- _WHAT IS BEING ASKED_:
Report every line below that has the string "Federal" in it.

[Extracted page text data]
*** Begin section ***

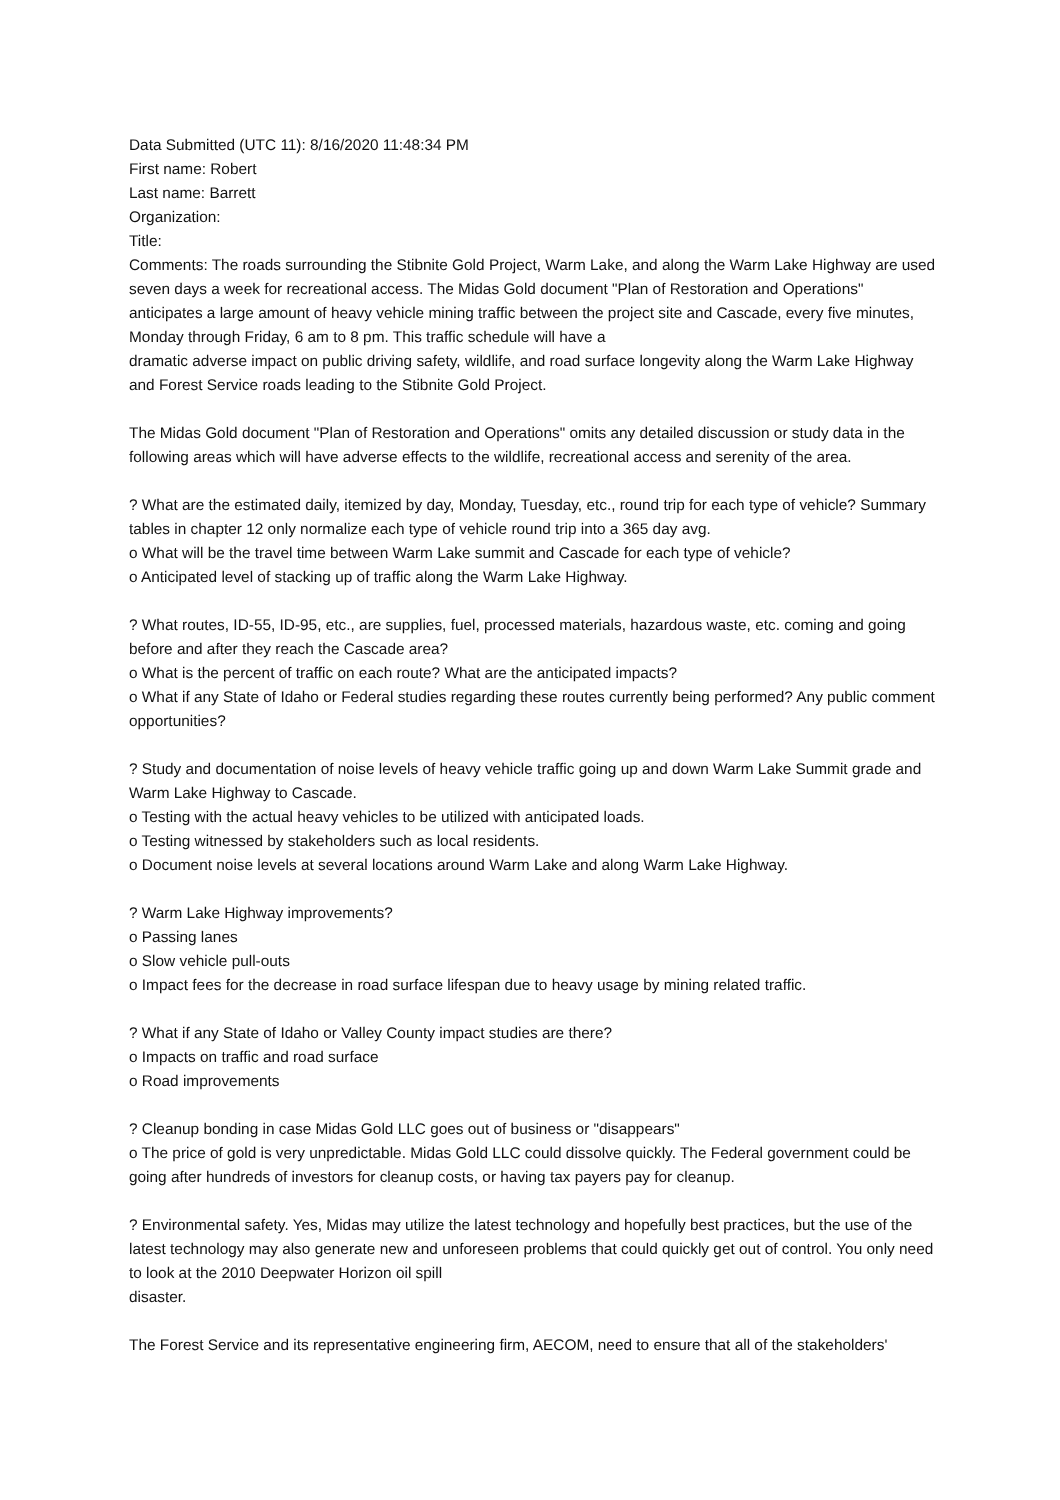Data Submitted (UTC 11): 8/16/2020 11:48:34 PM
First name: Robert
Last name: Barrett
Organization:
Title:
Comments: The roads surrounding the Stibnite Gold Project, Warm Lake, and along the Warm Lake Highway are used seven days a week for recreational access. The Midas Gold document "Plan of Restoration and Operations" anticipates a large amount of heavy vehicle mining traffic between the project site and Cascade, every five minutes, Monday through Friday, 6 am to 8 pm. This traffic schedule will have a
dramatic adverse impact on public driving safety, wildlife, and road surface longevity along the Warm Lake Highway and Forest Service roads leading to the Stibnite Gold Project.
The Midas Gold document "Plan of Restoration and Operations" omits any detailed discussion or study data in the following areas which will have adverse effects to the wildlife, recreational access and serenity of the area.
? What are the estimated daily, itemized by day, Monday, Tuesday, etc., round trip for each type of vehicle? Summary tables in chapter 12 only normalize each type of vehicle round trip into a 365 day avg.
o What will be the travel time between Warm Lake summit and Cascade for each type of vehicle?
o Anticipated level of stacking up of traffic along the Warm Lake Highway.
? What routes, ID-55, ID-95, etc., are supplies, fuel, processed materials, hazardous waste, etc. coming and going before and after they reach the Cascade area?
o What is the percent of traffic on each route? What are the anticipated impacts?
o What if any State of Idaho or Federal studies regarding these routes currently being performed? Any public comment opportunities?
? Study and documentation of noise levels of heavy vehicle traffic going up and down Warm Lake Summit grade and Warm Lake Highway to Cascade.
o Testing with the actual heavy vehicles to be utilized with anticipated loads.
o Testing witnessed by stakeholders such as local residents.
o Document noise levels at several locations around Warm Lake and along Warm Lake Highway.
? Warm Lake Highway improvements?
o Passing lanes
o Slow vehicle pull-outs
o Impact fees for the decrease in road surface lifespan due to heavy usage by mining related traffic.
? What if any State of Idaho or Valley County impact studies are there?
o Impacts on traffic and road surface
o Road improvements
? Cleanup bonding in case Midas Gold LLC goes out of business or "disappears"
o The price of gold is very unpredictable. Midas Gold LLC could dissolve quickly. The Federal government could be going after hundreds of investors for cleanup costs, or having tax payers pay for cleanup.
? Environmental safety. Yes, Midas may utilize the latest technology and hopefully best practices, but the use of the latest technology may also generate new and unforeseen problems that could quickly get out of control. You only need to look at the 2010 Deepwater Horizon oil spill
disaster.
The Forest Service and its representative engineering firm, AECOM, need to ensure that all of the stakeholders'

*** End section ***

- _ANSWER SPACE_:
o What if any State of Idaho or Federal studies regarding these routes currently being performed? Any public comment opportunities?
o The price of gold is very unpredictable. Midas Gold LLC could dissolve quickly. The Federal government could be going after hundreds of investors for cleanup costs, or having tax payers pay for cleanup.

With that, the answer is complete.